DeleteIt's raining like fuck outside, anybody else pissed off with the weather?
ReplyDeletena this weather is very squatchy
DeleteThe legend of soggy creek :)
Deleteit's actually getting worse.
Deletenothing has been published. Let me repeat this in language even a bigfoot believer can understand "IT HASN'T BEEN PUBLISHED YET"
ReplyDeleteYou are writing as if this is a post-peer reviewed journal entry world where DNA was actually tested and reported on. IT HAS NOT BEEN.
nothing has been published but a press release
until such time as an actual peer reviewed journal entry has appeared, you are hyping a hoax.

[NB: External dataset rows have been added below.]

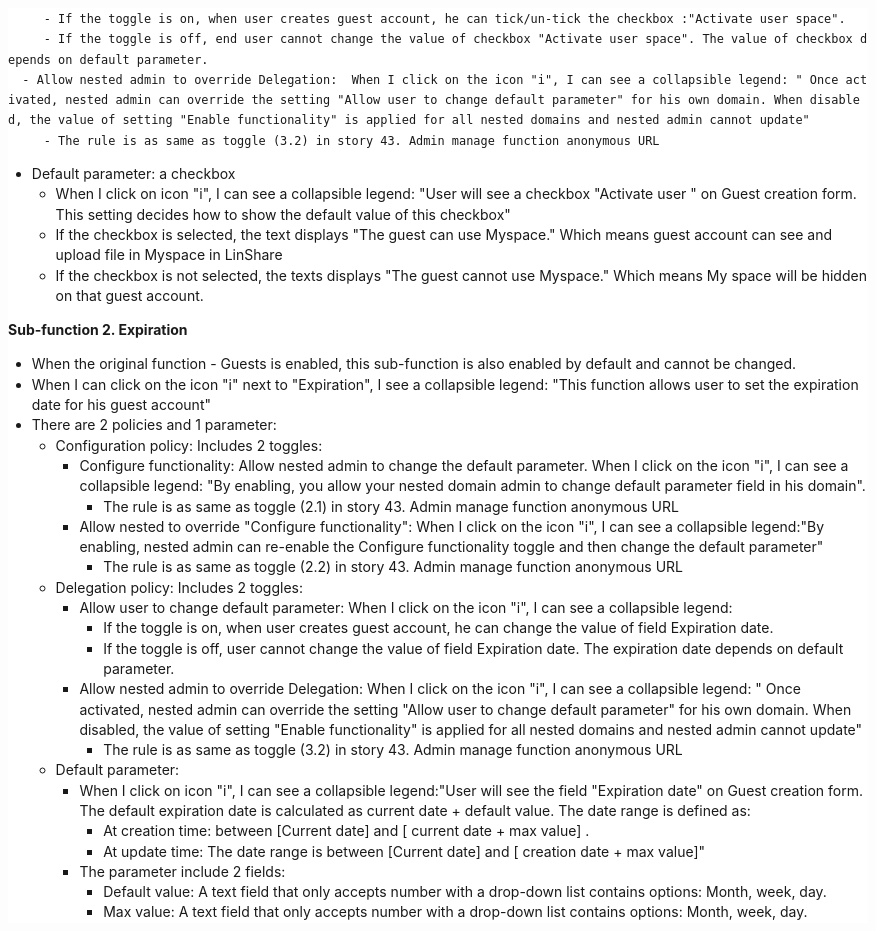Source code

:          - If the toggle is on, when user creates guest account, he can tick/un-tick the checkbox :"Activate user space".
         - If the toggle is off, end user cannot change the value of checkbox "Activate user space". The value of checkbox depends on default parameter.
      - Allow nested admin to override Delegation:  When I click on the icon "i", I can see a collapsible legend: " Once activated, nested admin can override the setting "Allow user to change default parameter" for his own domain. When disabled, the value of setting "Enable functionality" is applied for all nested domains and nested admin cannot update"
         - The rule is as same as toggle (3.2) in story 43. Admin manage function anonymous URL
   - Default parameter: a checkbox 
      - When I click on icon "i",  I can see a collapsible legend: "User will see a checkbox "Activate user " on Guest creation form. This setting decides how to show the default value of this checkbox"
      - If the checkbox is selected, the text displays "The guest can use Myspace." Which means guest account can see and upload file in Myspace in LinShare
      - If the checkbox is not selected, the texts displays "The guest cannot use Myspace." Which means My space will be hidden on that guest account. 

**Sub-function 2. Expiration**
- When the original function - Guests is enabled, this sub-function is also enabled by default and cannot be changed.
- When I can click on the icon "i" next to "Expiration", I see a collapsible legend: "This function allows user to set the expiration date for his guest account"
- There are 2 policies and 1 parameter:
    - Configuration policy: Includes 2 toggles:
        - Configure functionality: Allow nested admin to change the default parameter. When I click on the icon "i", I can see a collapsible legend: "By enabling, you allow your nested domain admin to change default parameter field in his domain".
            - The rule is as same as toggle (2.1) in story 43. Admin manage function anonymous URL
        - Allow nested to override "Configure functionality": When I click on the icon "i", I can see a collapsible legend:"By enabling, nested admin can re-enable the Configure functionality toggle and then change the default parameter"
            - The rule is as same as toggle (2.2) in story 43. Admin manage function anonymous URL
    - Delegation policy: Includes 2 toggles:
        - Allow user to change default parameter:  When I click on the icon "i", I can see a collapsible legend:
            - If the toggle is on, when user creates guest account, he can change the value of field Expiration date. 
            - If the toggle is off, user cannot change the value of field Expiration date. The expiration date depends on default parameter.
        - Allow nested admin to override Delegation:  When I click on the icon "i", I can see a collapsible legend: " Once activated, nested admin can override the setting "Allow user to change default parameter" for his own domain. When disabled, the value of setting "Enable functionality" is applied for all nested domains and nested admin cannot update"
            - The rule is as same as toggle (3.2) in story 43. Admin manage function anonymous URL
    - Default parameter: 
        - When I click on icon "i",  I can see a collapsible legend:"User will see the field "Expiration date" on Guest creation form. The default expiration date is calculated as current date + default value. The date range is defined as:
           - At creation time: between [Current date] and [ current date + max value] .
           - At update time: The date range is between [Current date] and [ creation date + max value]"
        - The parameter include 2 fields:
          - Default value: A text field that only accepts number with a drop-down list contains options: Month, week, day.
          - Max value: A text field that only accepts number with a drop-down list contains options: Month, week, day.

You are reporting on what people think of a PRESS RELEASE. NOT THE ACTUAL PAPER WHICH DOES NOT EXIST.
No, I seen one!
DeleteHe had on a football jersey and it said "cain" on the back!
it's still fucking raining.
DeleteBIgfoot Evidence has just taken on the same tricks of National Enquier - whatever bogus headline will bring em in, use it, whether it's true or not.

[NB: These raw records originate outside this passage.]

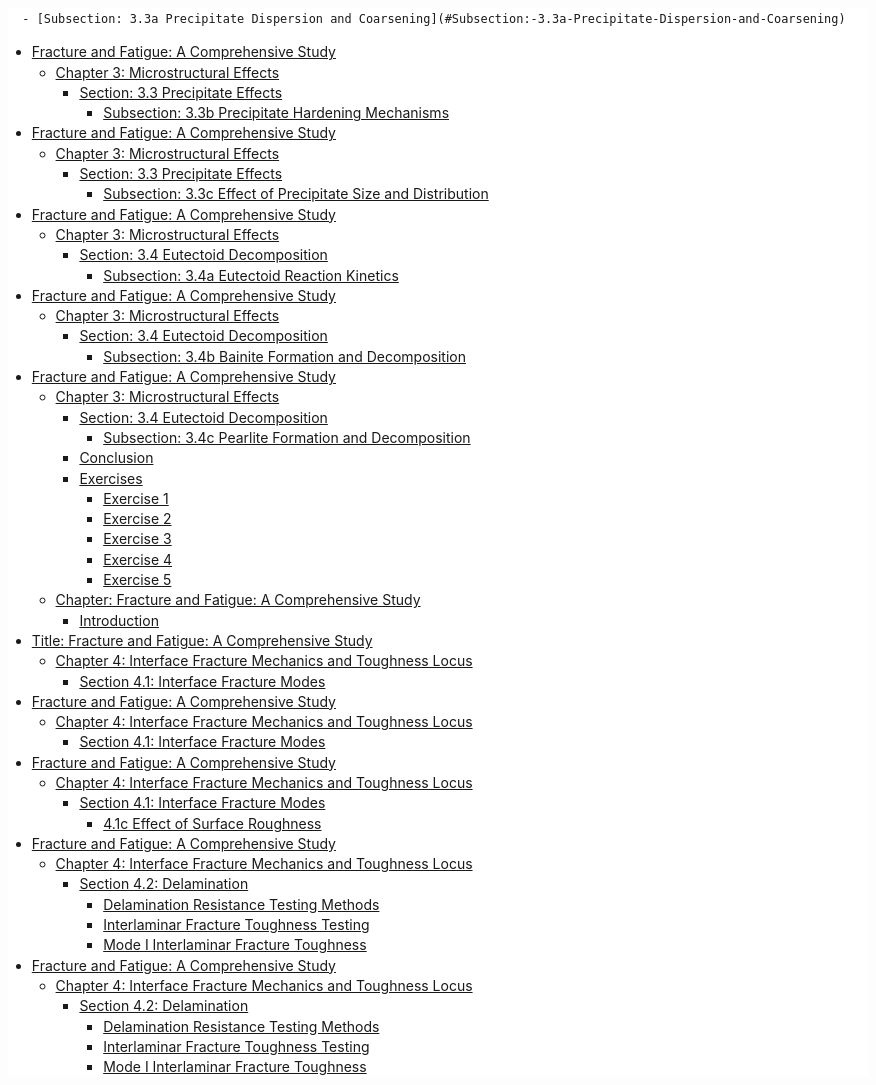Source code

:       - [Subsection: 3.3a Precipitate Dispersion and Coarsening](#Subsection:-3.3a-Precipitate-Dispersion-and-Coarsening)
- [Fracture and Fatigue: A Comprehensive Study](#Fracture-and-Fatigue:-A-Comprehensive-Study)
  - [Chapter 3: Microstructural Effects](#Chapter-3:-Microstructural-Effects)
    - [Section: 3.3 Precipitate Effects](#Section:-3.3-Precipitate-Effects)
      - [Subsection: 3.3b Precipitate Hardening Mechanisms](#Subsection:-3.3b-Precipitate-Hardening-Mechanisms)
- [Fracture and Fatigue: A Comprehensive Study](#Fracture-and-Fatigue:-A-Comprehensive-Study)
  - [Chapter 3: Microstructural Effects](#Chapter-3:-Microstructural-Effects)
    - [Section: 3.3 Precipitate Effects](#Section:-3.3-Precipitate-Effects)
      - [Subsection: 3.3c Effect of Precipitate Size and Distribution](#Subsection:-3.3c-Effect-of-Precipitate-Size-and-Distribution)
- [Fracture and Fatigue: A Comprehensive Study](#Fracture-and-Fatigue:-A-Comprehensive-Study)
  - [Chapter 3: Microstructural Effects](#Chapter-3:-Microstructural-Effects)
    - [Section: 3.4 Eutectoid Decomposition](#Section:-3.4-Eutectoid-Decomposition)
      - [Subsection: 3.4a Eutectoid Reaction Kinetics](#Subsection:-3.4a-Eutectoid-Reaction-Kinetics)
- [Fracture and Fatigue: A Comprehensive Study](#Fracture-and-Fatigue:-A-Comprehensive-Study)
  - [Chapter 3: Microstructural Effects](#Chapter-3:-Microstructural-Effects)
    - [Section: 3.4 Eutectoid Decomposition](#Section:-3.4-Eutectoid-Decomposition)
      - [Subsection: 3.4b Bainite Formation and Decomposition](#Subsection:-3.4b-Bainite-Formation-and-Decomposition)
- [Fracture and Fatigue: A Comprehensive Study](#Fracture-and-Fatigue:-A-Comprehensive-Study)
  - [Chapter 3: Microstructural Effects](#Chapter-3:-Microstructural-Effects)
    - [Section: 3.4 Eutectoid Decomposition](#Section:-3.4-Eutectoid-Decomposition)
      - [Subsection: 3.4c Pearlite Formation and Decomposition](#Subsection:-3.4c-Pearlite-Formation-and-Decomposition)
    - [Conclusion](#Conclusion)
    - [Exercises](#Exercises)
      - [Exercise 1](#Exercise-1)
      - [Exercise 2](#Exercise-2)
      - [Exercise 3](#Exercise-3)
      - [Exercise 4](#Exercise-4)
      - [Exercise 5](#Exercise-5)
  - [Chapter: Fracture and Fatigue: A Comprehensive Study](#Chapter:-Fracture-and-Fatigue:-A-Comprehensive-Study)
    - [Introduction](#Introduction)
- [Title: Fracture and Fatigue: A Comprehensive Study](#Title:-Fracture-and-Fatigue:-A-Comprehensive-Study)
  - [Chapter 4: Interface Fracture Mechanics and Toughness Locus](#Chapter-4:-Interface-Fracture-Mechanics-and-Toughness-Locus)
    - [Section 4.1: Interface Fracture Modes](#Section-4.1:-Interface-Fracture-Modes)
- [Fracture and Fatigue: A Comprehensive Study](#Fracture-and-Fatigue:-A-Comprehensive-Study)
  - [Chapter 4: Interface Fracture Mechanics and Toughness Locus](#Chapter-4:-Interface-Fracture-Mechanics-and-Toughness-Locus)
    - [Section 4.1: Interface Fracture Modes](#Section-4.1:-Interface-Fracture-Modes)
- [Fracture and Fatigue: A Comprehensive Study](#Fracture-and-Fatigue:-A-Comprehensive-Study)
  - [Chapter 4: Interface Fracture Mechanics and Toughness Locus](#Chapter-4:-Interface-Fracture-Mechanics-and-Toughness-Locus)
    - [Section 4.1: Interface Fracture Modes](#Section-4.1:-Interface-Fracture-Modes)
      - [4.1c Effect of Surface Roughness](#4.1c-Effect-of-Surface-Roughness)
- [Fracture and Fatigue: A Comprehensive Study](#Fracture-and-Fatigue:-A-Comprehensive-Study)
  - [Chapter 4: Interface Fracture Mechanics and Toughness Locus](#Chapter-4:-Interface-Fracture-Mechanics-and-Toughness-Locus)
    - [Section 4.2: Delamination](#Section-4.2:-Delamination)
      - [Delamination Resistance Testing Methods](#Delamination-Resistance-Testing-Methods)
      - [Interlaminar Fracture Toughness Testing](#Interlaminar-Fracture-Toughness-Testing)
      - [Mode I Interlaminar Fracture Toughness](#Mode-I-Interlaminar-Fracture-Toughness)
- [Fracture and Fatigue: A Comprehensive Study](#Fracture-and-Fatigue:-A-Comprehensive-Study)
  - [Chapter 4: Interface Fracture Mechanics and Toughness Locus](#Chapter-4:-Interface-Fracture-Mechanics-and-Toughness-Locus)
    - [Section 4.2: Delamination](#Section-4.2:-Delamination)
      - [Delamination Resistance Testing Methods](#Delamination-Resistance-Testing-Methods)
      - [Interlaminar Fracture Toughness Testing](#Interlaminar-Fracture-Toughness-Testing)
      - [Mode I Interlaminar Fracture Toughness](#Mode-I-Interlaminar-Fracture-Toughness)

ReplyDeleteCancel my subscription - oh wait, there ain't one. OK, delete the bookmark.
Buhbye, liars.
see ya, dont let the door hit you on the way out
DeleteSasquatch Steak
ReplyDeleteSasquatch Burgers
Sasquatch Stew
MMMMMMMMMMMMMMMMMMMM can't wait
Sascquatch taters ole casserole
DeleteThey also make excellent stroganoff, taco meat and jerky!
DeleteStay thirsty my friend
Sasquatch steaks are people it's as the aborigines called long pig to not let on to being cannibals
ReplyDeleteUm can someone please help me out with this.
ReplyDeleteThe comments section has gone crazy with the forum people and even us comments section trash about this whole Ketchum thing and my question is why?
From where I stand nothing has really changed I don't see any proof yet so what's up?
ummm,soon? it is getting repetative
DeleteI don't get it either! There's crazies coming out the woodwork for sure
DeleteSimple really: Igor, David and Melba in turn farted and the forum people took this as a sign of their deliverance and jumped over here to bash the skeptic trolls. It worked too, "poop in a jar guy" is out of action...having a hard time crappin that crow into a jar, I guess.
DeleteNot if you pull off the feathers first.
DeleteYeah but that beak's gotta hurt!